Regarding the monocular pre-trained model #3

Closed jiakaa closed 1 month ago

jiakaa commented 1 month ago

If one aims to learn dynamic objects depth, it is necessary for a multi-view depth network to learn the depth of dynamic objects from a monocular network. However, the code suggests that it is best not to train the monocular network simultaneously; it needs to be frozen and requires a pre-trained model. If the pre-trained monocular network is to have good depth for dynamic objects, it needs to be trained with ground truth supervision. Can this work be understood as an indirect semi-supervised training rather than a complete self-supervised training? May I ask , if I do not have a pre-trained monocular model (i.e., not freezing the monocular and turning on “mono_losses”), would the efforts in dynamic objects depth be in vain?

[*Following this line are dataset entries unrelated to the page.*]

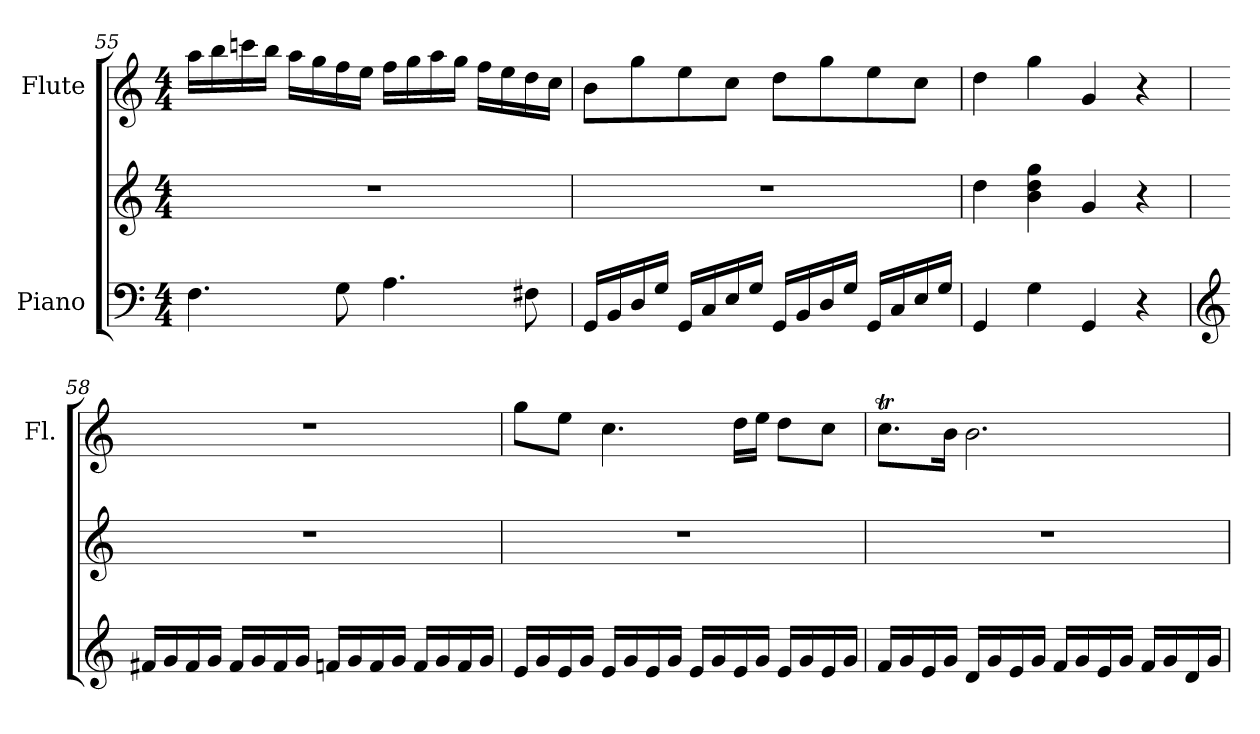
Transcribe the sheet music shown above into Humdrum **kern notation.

**kern	**kern	**kern
*part2	*part2	*part1
*staff3	*staff2	*staff1
*I"Piano	*	*I"Flute
*	*	*I'Fl.
*clefF4	*clefG2	*clefG2
*k[]	*k[]	*k[]
*M4/4	*M4/4	*M4/4
=55	=55	=55
4.F\	1r	16aa\LL
.	.	16bb\
.	.	16cccn\
.	.	16bb\JJ
.	.	16aa\LL
.	.	16gg\
8G\	.	16ff\
.	.	16ee\JJ
4.A\	.	16ff\LL
.	.	16gg\
.	.	16aa\
.	.	16gg\JJ
.	.	16ff\LL
.	.	16ee\
8F#X\	.	16dd\
.	.	16cc\JJ
=56	=56	=56
16GG/LL	1r	8b\L
16BB/	.	.
16D/	.	8gg\
16G/JJ	.	.
16GG/LL	.	8ee\
16C/	.	.
16E/	.	8cc\J
16G/JJ	.	.
16GG/LL	.	8dd\L
16BB/	.	.
16D/	.	8gg\
16G/JJ	.	.
16GG/LL	.	8ee\
16C/	.	.
16E/	.	8cc\J
16G/JJ	.	.
!!LO:LB:g=z
=57	=57	=57
4GG/	4dd\	4dd\
4G\	4b\ 4dd\ 4gg\	4gg\
4GG/	4g/	4g/
4r	4r	4r
=58	=58	=58
*clefG2	*	*
16f#X/LL	1r	1r
16g/	.	.
16f#/	.	.
16g/JJ	.	.
16f#/LL	.	.
16g/	.	.
16f#/	.	.
16g/JJ	.	.
16fn/LL	.	.
16g/	.	.
16f/	.	.
16g/JJ	.	.
16f/LL	.	.
16g/	.	.
16f/	.	.
16g/JJ	.	.
=59	=59	=59
16e/LL	1r	8gg\L
16g/	.	.
16e/	.	8ee\J
16g/JJ	.	.
16e/LL	.	4.cc\
16g/	.	.
16e/	.	.
16g/JJ	.	.
16e/LL	.	.
16g/	.	.
16e/	.	16dd\LL
16g/JJ	.	16ee\JJ
16e/LL	.	8dd\L
16g/	.	.
16e/	.	8cc\J
16g/JJ	.	.
=60	=60	=60
16f/LL	1r	8.ccT\L
16g/	.	.
16e/	.	.
16g/JJ	.	16b\Jk
16d/LL	.	2.b\
16g/	.	.
16e/	.	.
16g/JJ	.	.
16f/LL	.	.
16g/	.	.
16e/	.	.
16g/JJ	.	.
16f/LL	.	.
16g/	.	.
16d/	.	.
16g/JJ	.	.
=	=	=
*-	*-	*-
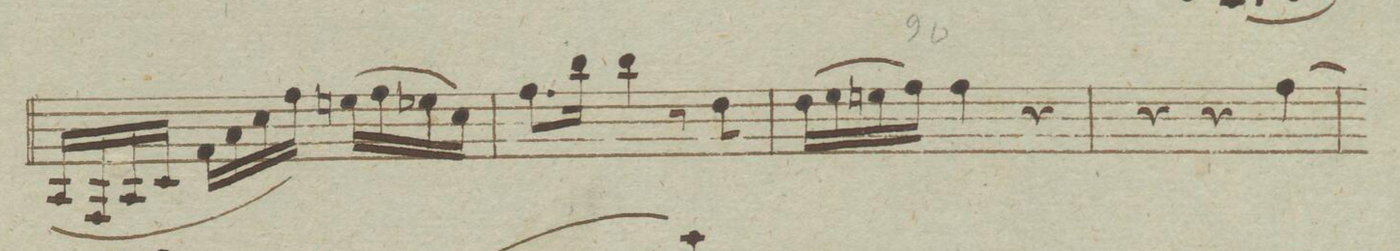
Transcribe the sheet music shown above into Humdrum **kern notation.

**kern	**dynam
*I"Clarinetto 1o. in B	*
*clefG2	*
*k[b-e-a-d-]	*
*met(c)	*
*M3/4	*
(16G/LL	.
16E-/	.
16G/	.
16B-/JJ	.
16e-\LL	.
16g\	.
16b-\	.
16ee-\JJ)	.
(16dd\LL	.
16ee-\	.
16dd-X\	.
16b-\JJ)	.
=89	=89
8.ee-\L	.
16aa-\Jk	.
4aa-\	.
8r	.
8cc\	.
=90	=90
(16cc\LL	.
16dd-\	.
16dd\	.
16ee-\JJ)	.
4ee-\	.
4r	.
=91	=91
4r	.
4r	.
[4ee-\	.
=92	=92
*-	*-
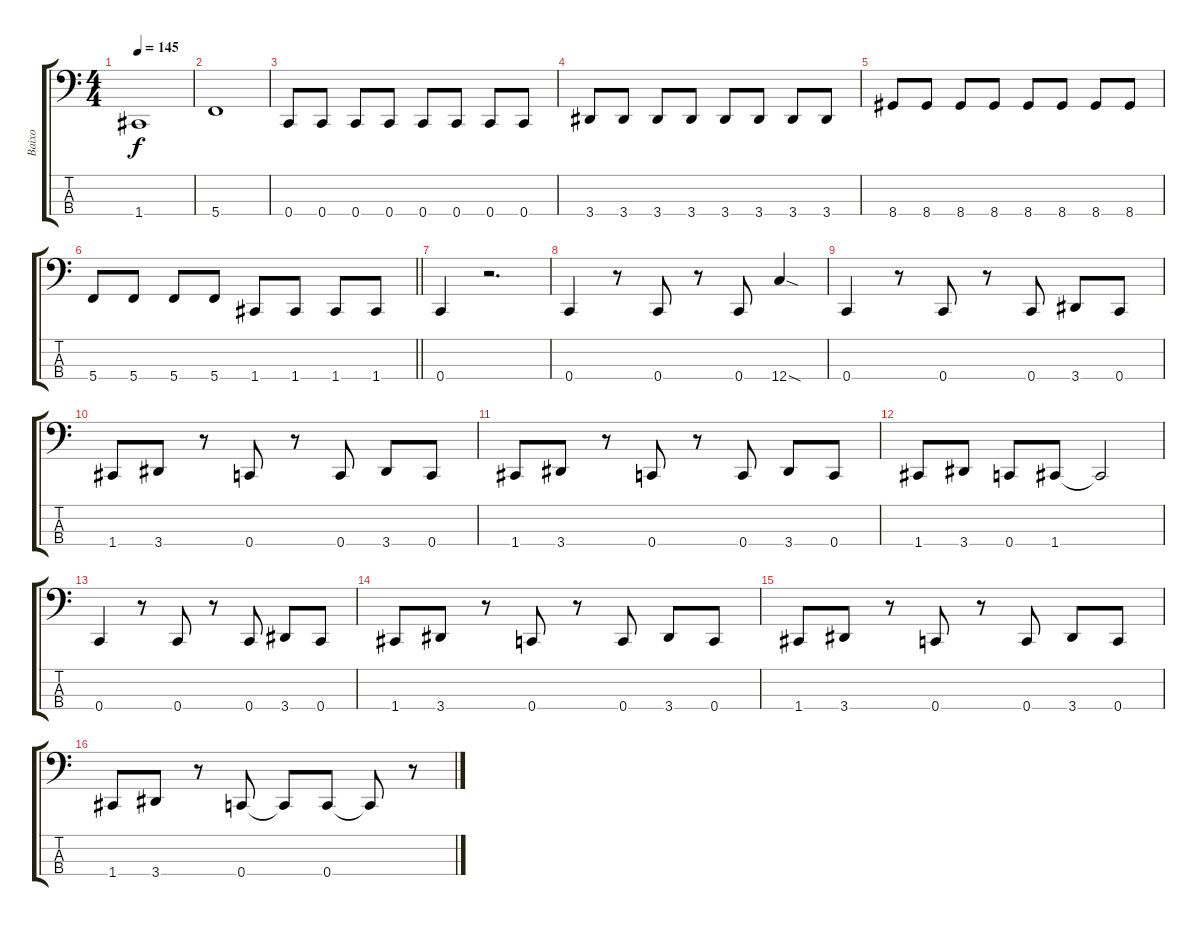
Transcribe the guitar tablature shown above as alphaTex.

\track ("Baixo" "Baixo") {instrument electricbassfinger}
\staff {score tabs}
\tuning (F2 C2 G1 C1) {hide}
\ts (4 4)
\tempo 145
\clef f4
\ks c
1.4.1{dy f} |
5.4.1 |
0.4.8 0.4.8 0.4.8 0.4.8 0.4.8 0.4.8 0.4.8 0.4.8 |
3.4.8 3.4.8 3.4.8 3.4.8 3.4.8 3.4.8 3.4.8 3.4.8 |
8.4.8 8.4.8 8.4.8 8.4.8 8.4.8 8.4.8 8.4.8 8.4.8 |
\barLineRight lightlight
5.4.8 5.4.8 5.4.8 5.4.8 1.4.8 1.4.8 1.4.8 1.4.8 |
0.4.4 r.2{d} |
0.4.4 r.8 0.4.8 r.8 0.4.8 12.4{sod}.4 |
0.4.4 r.8 0.4.8 r.8 0.4.8 3.4.8 0.4.8 |
1.4.8 3.4.8 r.8 0.4.8 r.8 0.4.8 3.4.8 0.4.8 |
1.4.8 3.4.8 r.8 0.4.8 r.8 0.4.8 3.4.8 0.4.8 |
1.4.8 3.4.8 0.4.8 1.4.8 1.4{t}.2 |
0.4.4 r.8 0.4.8 r.8 0.4.8 3.4.8 0.4.8 |
1.4.8 3.4.8 r.8 0.4.8 r.8 0.4.8 3.4.8 0.4.8 |
1.4.8 3.4.8 r.8 0.4.8 r.8 0.4.8 3.4.8 0.4.8 |
1.4.8 3.4.8 r.8 0.4.8 0.4{t}.8 0.4.8 0.4{t}.8 r.8
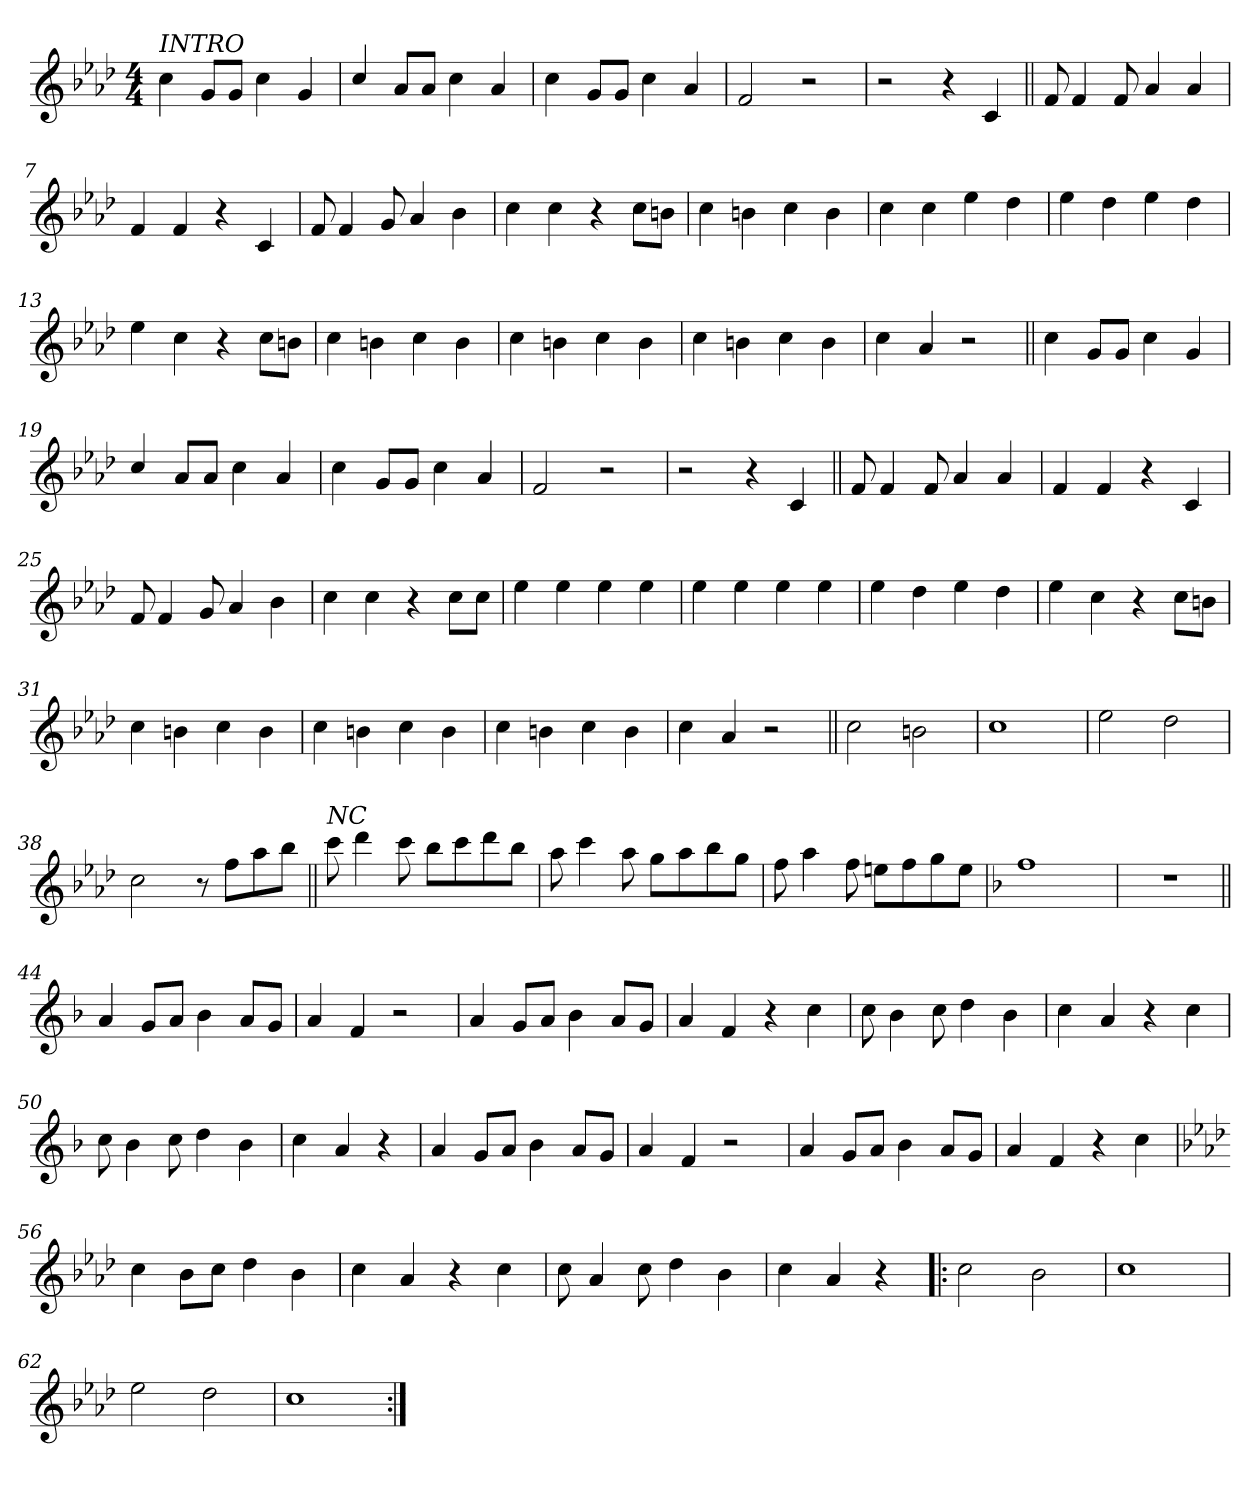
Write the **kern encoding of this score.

**kern
*part1
*staff1
*clefG2
*k[b-e-a-d-]
*A-:
*M4/4
=1
!LO:TX:a:i:t=INTRO
4cc\
8g/L
8g/J
4cc\
4g/
=2
4cc/
8a-/L
8a-/J
4cc\
4a-/
=3
4cc\
8g/L
8g/J
4cc\
4a-/
=4
2f/
2r
=5
2r
4r
4c/
!!LO:LB:g=z
=6||
8f/
4f/
8f/
4a-/
4a-/
=7
4f/
4f/
4r
4c/
=8
8f/
4f/
8g/
4a-/
4b-\
=9
4cc\
4cc\
4r
8cc\L
8bn\J
=10
4cc\
4bn\
4cc\
4b\
=11
4cc\
4cc\
4ee-\
4dd-\
!!LO:LB:g=z
=12
4ee-\
4dd-\
4ee-\
4dd-\
=13
4ee-\
4cc\
4r
8cc\L
8bn\J
=14
4cc\
4bn\
4cc\
4b\
=15
4cc\
4bn\
4cc\
4b\
=16
4cc\
4bn\
4cc\
4b\
=17
4cc\
4a-/
2r
!!LO:LB:g=z
=18||
4cc\
8g/L
8g/J
4cc\
4g/
=19
4cc/
8a-/L
8a-/J
4cc\
4a-/
=20
4cc\
8g/L
8g/J
4cc\
4a-/
=21
2f/
2r
=22
2r
4r
4c/
!!LO:LB:g=z
=23||
8f/
4f/
8f/
4a-/
4a-/
=24
4f/
4f/
4r
4c/
=25
8f/
4f/
8g/
4a-/
4b-\
=26
4cc\
4cc\
4r
8cc\L
8cc\J
=27
4ee-\
4ee-\
4ee-\
4ee-\
=28
4ee-\
4ee-\
4ee-\
4ee-\
!!LO:LB:g=z
=29
4ee-\
4dd-\
4ee-\
4dd-\
=30
4ee-\
4cc\
4r
8cc\L
8bn\J
=31
4cc\
4bn\
4cc\
4b\
=32
4cc\
4bn\
4cc\
4b\
=33
4cc\
4bn\
4cc\
4b\
=34
4cc\
4a-/
2r
!!LO:LB:g=z
=35||
2cc\
2bn\
=36
1cc
=37
2ee-\
2dd-\
=38
2cc\
8r
8ff\L
8aa-\
8bb-\J
!!LO:LB:g=z
=39||
!LO:TX:a:i:t=NC
8ccc\
4ddd-\
8ccc\
8bb-\L
8ccc\
8ddd-\
8bb-\J
=40
8aa-\
4ccc\
8aa-\
8gg\L
8aa-\
8bb-\
8gg\J
=41
8ff\
4aa-\
8ff\
8een\L
8ff\
8gg\
8ee\J
=42
*k[b-]
*F:
1ff
=43
1r
!!LO:LB:g=z
=44||
4a/
8g/L
8a/J
4b-\
8a/L
8g/J
=45
4a/
4f/
2r
=46
4a/
8g/L
8a/J
4b-\
8a/L
8g/J
=47
4a/
4f/
4r
4cc\
=48
8cc\
4b-\
8cc\
4dd\
4b-\
=49
4cc\
4a/
4r
4cc\
!!LO:LB:g=z
=50
8cc\
4b-\
8cc\
4dd\
4b-\
=51
4cc\
4a/
4r
=52
4a/
8g/L
8a/J
4b-\
8a/L
8g/J
=53
4a/
4f/
2r
=54
4a/
8g/L
8a/J
4b-\
8a/L
8g/J
=55
4a/
4f/
4r
4cc\
!!LO:LB:g=z
=56
*k[b-e-a-d-]
*A-:
4cc\
8b-\L
8cc\J
4dd-\
4b-\
=57
4cc\
4a-/
4r
4cc\
=58
8cc\
4a-/
8cc\
4dd-\
4b-\
=59
4cc\
4a-/
4r
=60!|:
2cc\
2b-\
=61
1cc
=62
2ee-\
2dd-\
=63
1cc
=:|!
*-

Sungmin-Woo commented 1 month ago

Hi @jiakaa, thanks for your interest!

The single-frame network is pretrained using only the given images, without ground-truth supervision. For dynamic objects, the single-frame network without cost volume makes significantly fewer mistakes compared to the multi-frame network, as it avoids misaligned feature matching between frames during cost volume construction. This observation has been noted in several previous methods, which use single-frame depth to compensate for the errors of multi-frame depth in dynamic regions. We recommend reading Section 4.4 of the ManyDepth paper for more details.

However, single-frame depth still involves some errors in non-static pixels, as the optimization of photometric reprojection loss provides incorrect self-supervision loss for moving objects. Existing methods commonly use auto-masking proposed by MonoDepth2 to alleviate this problem, whereas we use an uncertainty-aware loss reweighting, which better excludes potential dynamic regions during training. The single-frame depth learned with these strategies shows relatively correct depth for dynamic objects.

The pretrained single-frame network is provided to facilitate the stable and fast optimization of the multi-frame network. You can train these two networks simultaneously (with modified training hyperparameters) and achieve the same results.

jiakaa commented 1 month ago

Thanks for your explanation, I get it now.